Grably is a decentralized data ownership network (DeDON) that revolutionizes AI training by providing high-quality, user-consented datasets. By sourcing data directly from individuals, Grably ensures authenticity, diversity, and compliance with global privacy regulations, empowering AI developers with the precise data needed to build more accurate and efficient models. Key Features and Functionality: - Off-the-Shelf Datasets: Access a vast collection of pre-curated datasets across various domains, including multi-race facial recognition, before-and-after weight loss images, damaged car photos, X-rays, human body parts, indoor object segmentation, person home activity, and dashcam traffic scenes. - Custom Data Collection: Leverage Grably's platform to gather high-quality, user-consented data tailored to specific AI model requirements. - Data Curation and Annotation: Enhance datasets with curation services to ensure relevance and accuracy, and utilize expert annotation services to label data precisely, improving AI model training and performance. - Compliance and Security: All datasets adhere to global privacy regulations, including GDPR and CCPA, ensuring ethical sourcing and full transparency in data collection.

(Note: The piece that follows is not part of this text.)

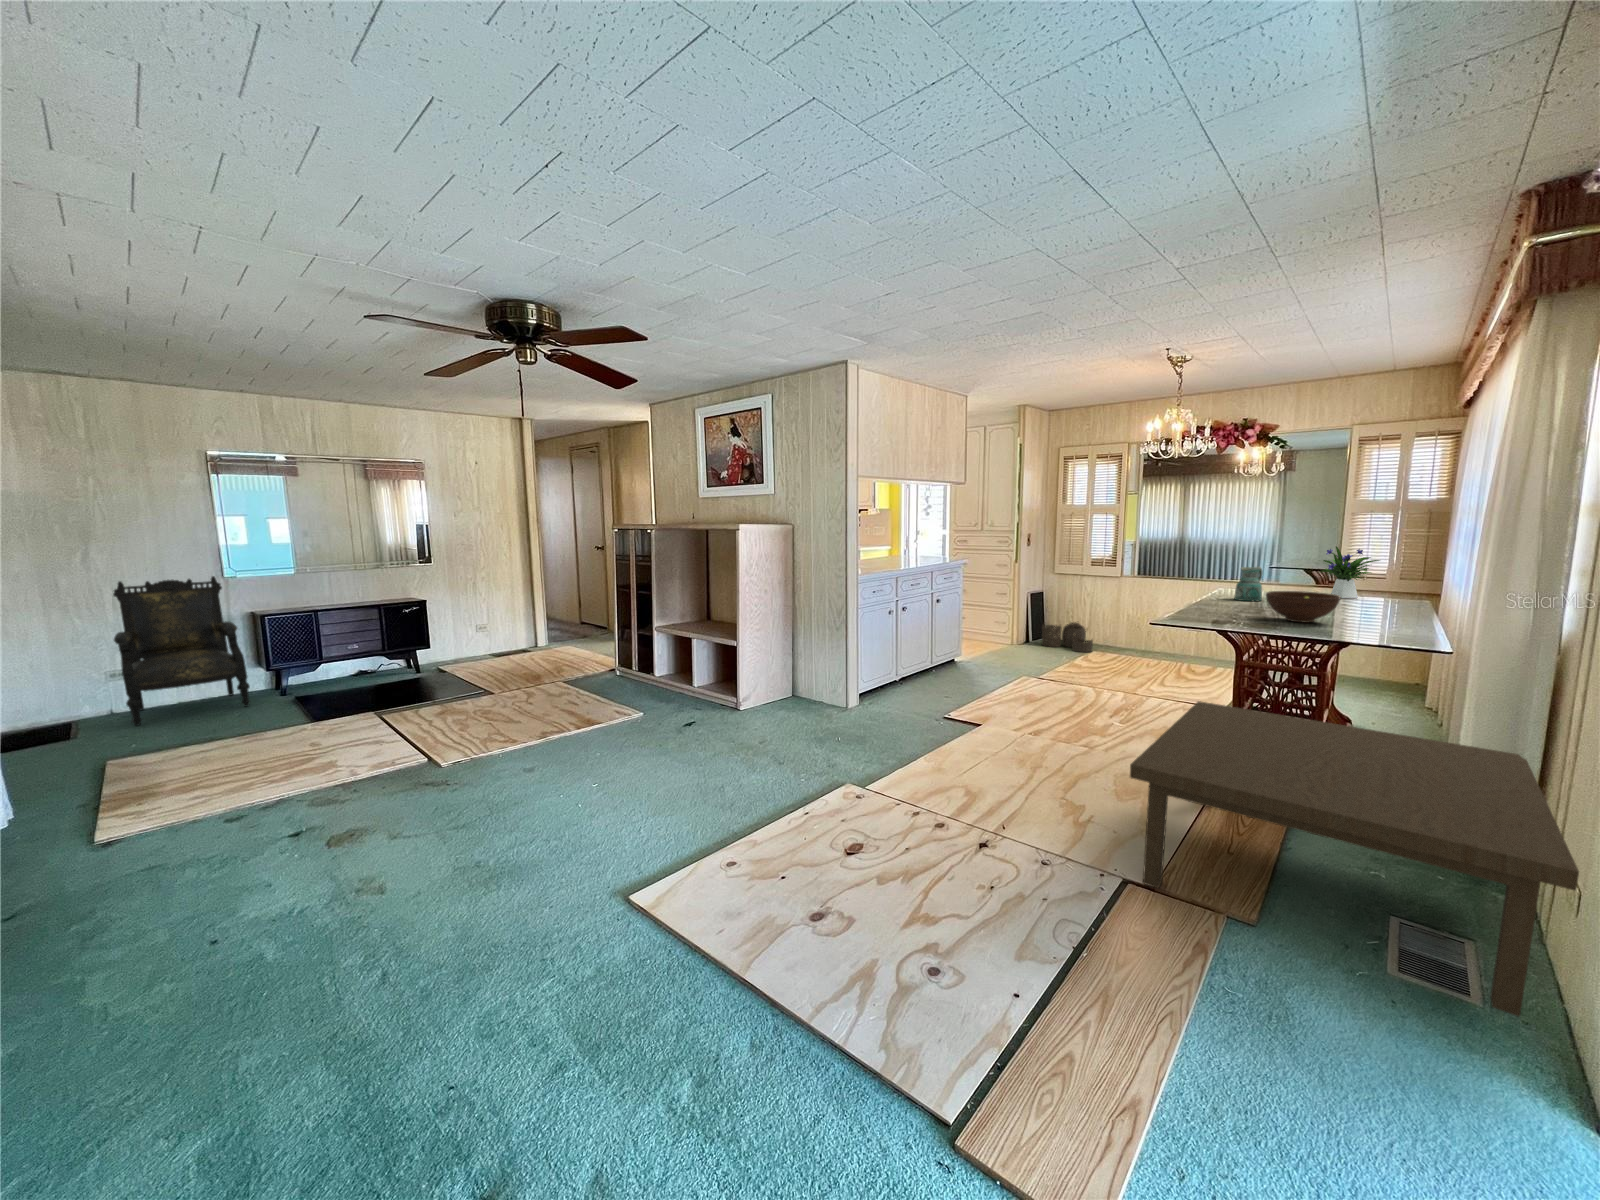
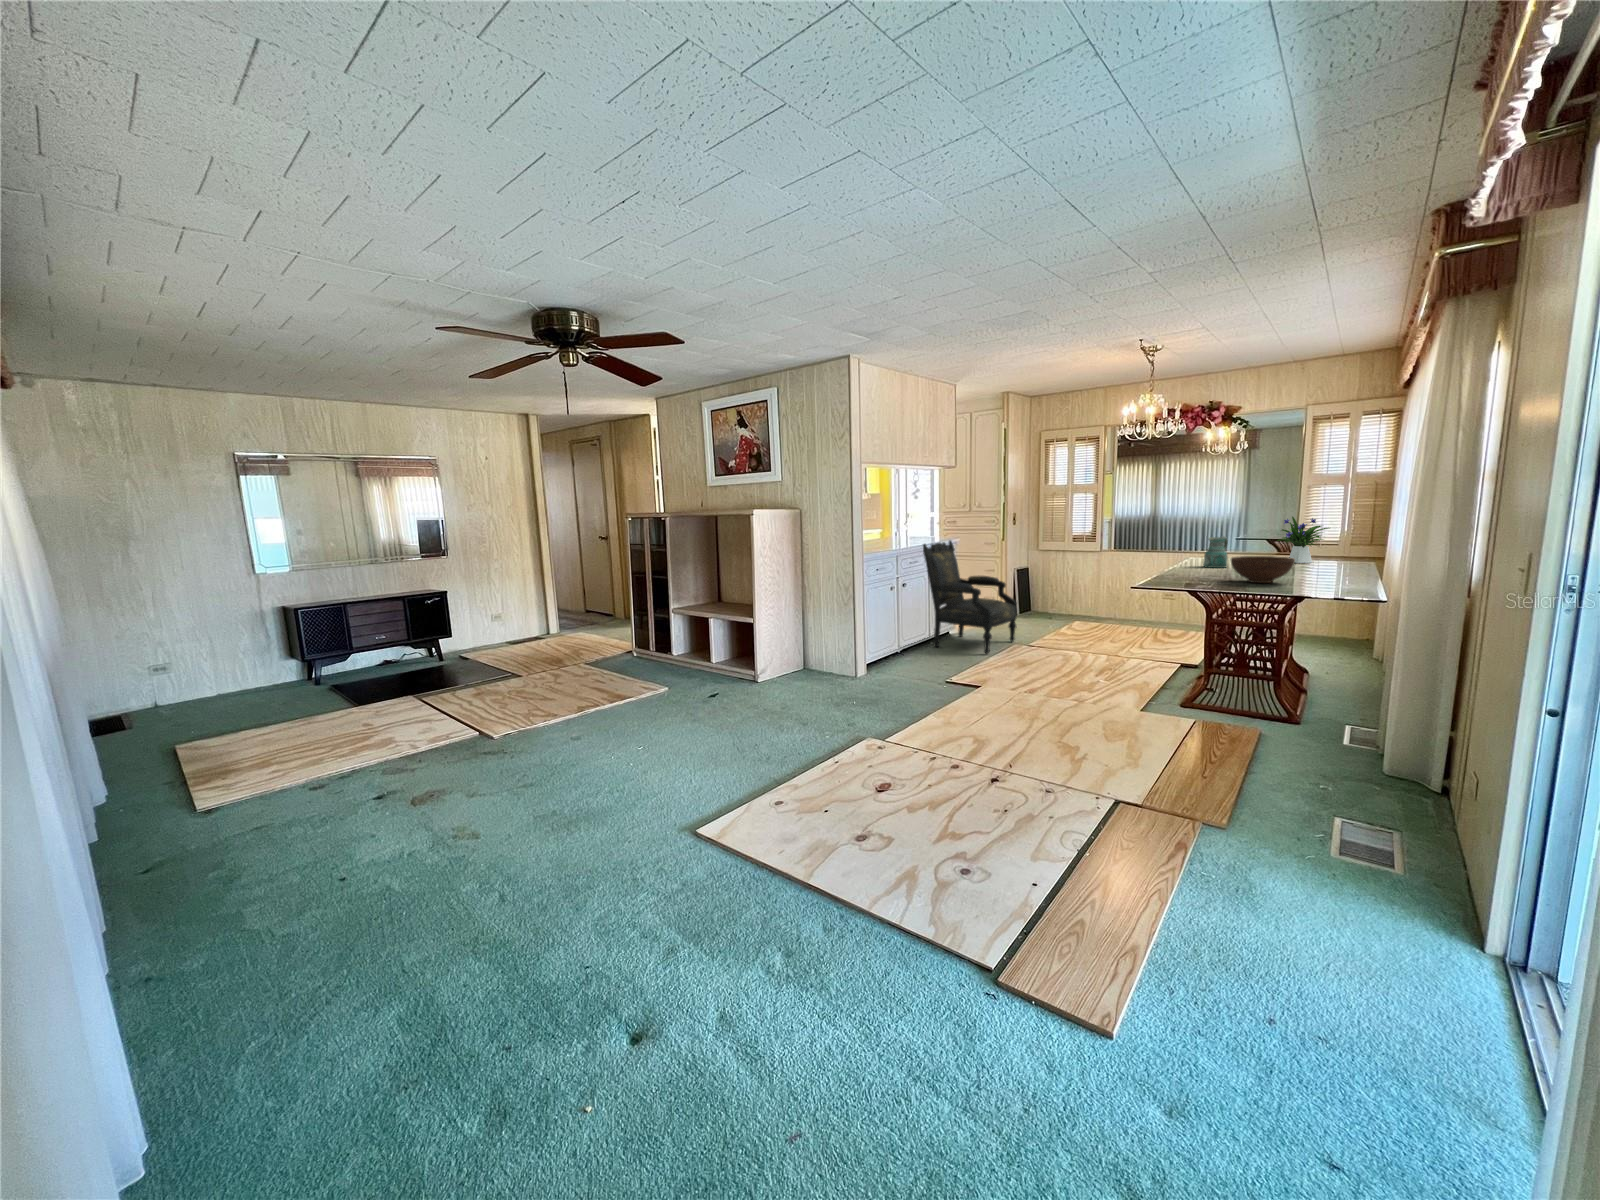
armchair: present [113,576,250,726] -> present [923,540,1017,654]
woven basket: present [1042,622,1093,652] -> none [1028,593,1075,622]
coffee table: present [1130,701,1579,1017] -> none [1119,653,1473,881]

Primary Value and Solutions Provided: Grably addresses the critical need for high-quality, diverse, and ethically sourced data in AI development. Traditional datasets often suffer from being outdated, biased, or collected without proper consent. Grably solves these issues by offering: - Authentic Data: Sourced directly from users with full consent, ensuring real-world applicability and reducing bias. - Enhanced Model Performance: Provides precise, industry-specific datasets that lead to faster, smarter, and more efficient AI models. - Ethical Data Practices: Ensures compliance with privacy regulations and offers transparency in data collection, fostering trust and integrity in AI development. By connecting AI developers with user-owned data, Grably empowers the creation of more accurate and responsible AI technologies.